◆ Task instructions ◆
Output each line of the records below verbatim, leaving the pictures out of the answer.

======== Dataset excerpts ========

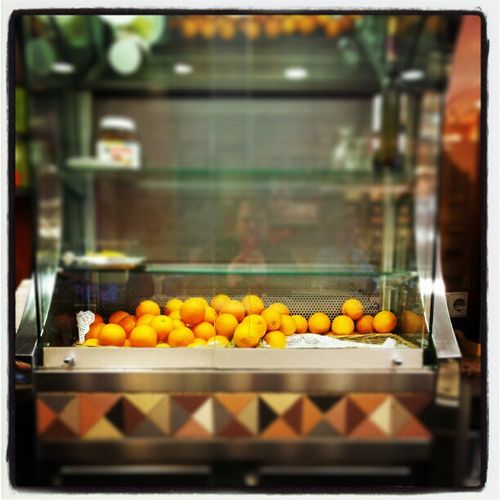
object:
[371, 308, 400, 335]
oranges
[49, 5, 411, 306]
rack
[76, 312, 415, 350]
paper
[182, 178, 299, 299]
reflection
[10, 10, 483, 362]
glass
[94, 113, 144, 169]
bottle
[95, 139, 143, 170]
label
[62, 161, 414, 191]
top shelf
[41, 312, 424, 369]
tray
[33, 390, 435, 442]
design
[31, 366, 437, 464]
bottom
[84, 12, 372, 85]
reflection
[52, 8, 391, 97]
glass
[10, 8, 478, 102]
top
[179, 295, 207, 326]
orange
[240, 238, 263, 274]
mobile phone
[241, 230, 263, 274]
cellphone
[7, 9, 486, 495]
picture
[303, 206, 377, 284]
person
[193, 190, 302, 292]
individual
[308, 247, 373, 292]
shirt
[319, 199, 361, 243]
hair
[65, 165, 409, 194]
shelf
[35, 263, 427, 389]
shelf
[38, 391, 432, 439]
strip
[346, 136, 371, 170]
bottle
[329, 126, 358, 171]
bottle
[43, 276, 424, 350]
bin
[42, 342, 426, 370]
piece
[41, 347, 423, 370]
item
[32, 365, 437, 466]
front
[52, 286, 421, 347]
enclosure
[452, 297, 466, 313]
knob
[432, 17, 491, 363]
wall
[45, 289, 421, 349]
basket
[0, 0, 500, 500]
cabinet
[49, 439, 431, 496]
door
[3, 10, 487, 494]
case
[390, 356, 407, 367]
knob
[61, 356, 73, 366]
knob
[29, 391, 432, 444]
shapes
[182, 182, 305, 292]
man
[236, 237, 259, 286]
cup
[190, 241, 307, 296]
clothing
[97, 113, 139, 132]
lid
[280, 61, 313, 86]
light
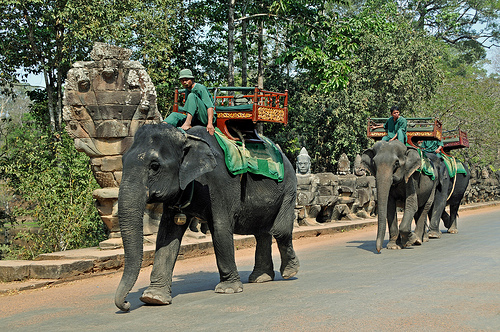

========

◆ Exercise result ◆
object:
[371, 308, 400, 335]
oranges
[49, 5, 411, 306]
rack
[76, 312, 415, 350]
paper
[182, 178, 299, 299]
reflection
[10, 10, 483, 362]
glass
[94, 113, 144, 169]
bottle
[95, 139, 143, 170]
label
[62, 161, 414, 191]
top shelf
[41, 312, 424, 369]
tray
[33, 390, 435, 442]
design
[31, 366, 437, 464]
bottom
[84, 12, 372, 85]
reflection
[52, 8, 391, 97]
glass
[10, 8, 478, 102]
top
[179, 295, 207, 326]
orange
[240, 238, 263, 274]
mobile phone
[241, 230, 263, 274]
cellphone
[7, 9, 486, 495]
picture
[303, 206, 377, 284]
person
[193, 190, 302, 292]
individual
[308, 247, 373, 292]
shirt
[319, 199, 361, 243]
hair
[65, 165, 409, 194]
shelf
[35, 263, 427, 389]
shelf
[38, 391, 432, 439]
strip
[346, 136, 371, 170]
bottle
[329, 126, 358, 171]
bottle
[43, 276, 424, 350]
bin
[42, 342, 426, 370]
piece
[41, 347, 423, 370]
item
[32, 365, 437, 466]
front
[52, 286, 421, 347]
enclosure
[452, 297, 466, 313]
knob
[432, 17, 491, 363]
wall
[45, 289, 421, 349]
basket
[0, 0, 500, 500]
cabinet
[49, 439, 431, 496]
door
[3, 10, 487, 494]
case
[390, 356, 407, 367]
knob
[61, 356, 73, 366]
knob
[29, 391, 432, 444]
shapes
[182, 182, 305, 292]
man
[236, 237, 259, 286]
cup
[190, 241, 307, 296]
clothing
[97, 113, 139, 132]
lid
[280, 61, 313, 86]
light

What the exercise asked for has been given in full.